El Modernismo y el lienzo ecológico
Con la intención de emancipar el diseño sudamericano de la dependencia de las especies importadas de Europa y crear una identidad propia, el siglo XX dio paso a la revalorización de la botánica autóctona. El paisajista y pintor brasileño Roberto Burle Marx encabezó este giro radical, transformando lugares como el Paseo de Copacabana y el Parque del Flamengo en Río de Janeiro.

Burle Marx abordó el paisaje como una obra de arte abstracto viva. Sus composiciones, pensadas a menudo para ser apreciadas desde el aire, son auténticos cuadros bidimensionales. Para lograr las masas de color vibrante que requería su propuesta estética, sustituyó las tradicionales flores europeas por flora nativa tropical que él mismo descubría y catalogaba, introduciendo grandes masas texturales de filodendros (Philodendron bipinnatifidum) y bromelias (Aechmea fasciata). La ecología local se convirtió, por primera vez, en la protagonista absoluta del diseño monumental.

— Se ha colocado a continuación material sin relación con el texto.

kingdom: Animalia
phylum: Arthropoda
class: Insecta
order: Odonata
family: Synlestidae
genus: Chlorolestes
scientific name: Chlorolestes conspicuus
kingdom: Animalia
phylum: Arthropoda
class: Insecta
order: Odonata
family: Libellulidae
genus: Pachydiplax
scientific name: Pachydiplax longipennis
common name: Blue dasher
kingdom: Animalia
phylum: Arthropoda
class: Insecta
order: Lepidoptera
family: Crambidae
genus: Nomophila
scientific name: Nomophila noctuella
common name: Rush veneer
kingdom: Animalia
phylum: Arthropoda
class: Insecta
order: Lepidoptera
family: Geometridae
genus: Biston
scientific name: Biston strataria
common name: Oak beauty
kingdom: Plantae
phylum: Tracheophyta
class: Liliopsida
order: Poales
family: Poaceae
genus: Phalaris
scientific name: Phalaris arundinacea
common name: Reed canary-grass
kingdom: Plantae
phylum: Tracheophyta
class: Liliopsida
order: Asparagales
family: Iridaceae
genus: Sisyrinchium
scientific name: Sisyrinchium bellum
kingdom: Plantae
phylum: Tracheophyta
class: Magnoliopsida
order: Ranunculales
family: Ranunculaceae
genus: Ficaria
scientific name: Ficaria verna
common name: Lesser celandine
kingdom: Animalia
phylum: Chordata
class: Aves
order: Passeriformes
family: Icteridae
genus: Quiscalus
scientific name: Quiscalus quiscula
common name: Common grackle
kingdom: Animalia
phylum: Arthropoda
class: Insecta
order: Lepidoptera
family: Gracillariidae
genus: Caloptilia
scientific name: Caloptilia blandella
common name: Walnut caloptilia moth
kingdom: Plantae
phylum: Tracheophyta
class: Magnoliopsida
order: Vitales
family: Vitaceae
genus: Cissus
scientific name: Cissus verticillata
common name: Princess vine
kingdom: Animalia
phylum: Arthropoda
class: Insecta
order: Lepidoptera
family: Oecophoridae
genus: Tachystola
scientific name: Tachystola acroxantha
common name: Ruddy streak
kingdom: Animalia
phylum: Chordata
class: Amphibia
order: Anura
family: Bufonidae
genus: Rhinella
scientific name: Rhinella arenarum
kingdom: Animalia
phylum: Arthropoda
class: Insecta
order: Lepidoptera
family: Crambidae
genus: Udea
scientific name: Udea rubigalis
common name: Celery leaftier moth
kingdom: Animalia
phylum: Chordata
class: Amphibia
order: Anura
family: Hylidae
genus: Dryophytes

El contexto español: la custodia de la identidad
Para salvaguardar el patrimonio frente al abandono y la especulación de principios del siglo XX, surge en España una figura tutelar clave. Javier de Winthuysen, pintor y diseñador, reivindicó el valor histórico de los jardines de los Reales Sitios y de enclaves andalusíes como la Alhambra. Su labor documental permitió proteger la identidad del paisaje español, garantizando que la delicada arquitectura del agua y el uso histórico del mirto (Myrtus communis) y el ciprés fueran reconocidos legalmente como monumentos artísticos, sentando las bases de la restauración paisajística moderna en el país.

De la estética a la supervivencia
El análisis de esta evolución histórica evidencia un cambio de paradigma definitivo. El paisajista contemporáneo ha dejado atrás el rol de jardinero real o de creador de retiros bucólicos. Hoy en día, su función es la de un estratega climático indispensable. Ante la necesidad de mitigar las islas de calor urbano, gestionar las escorrentías pluviales y frenar la pérdida de biodiversidad, el diseño de exteriores recurre a soluciones basadas en la naturaleza. El desafío actual ya no consiste en dominar el entorno mediante la geometría, sino en garantizar la habitabilidad de las ciudades devolviéndole a la tierra el espacio que la arquitectura de asfalto le arrebató.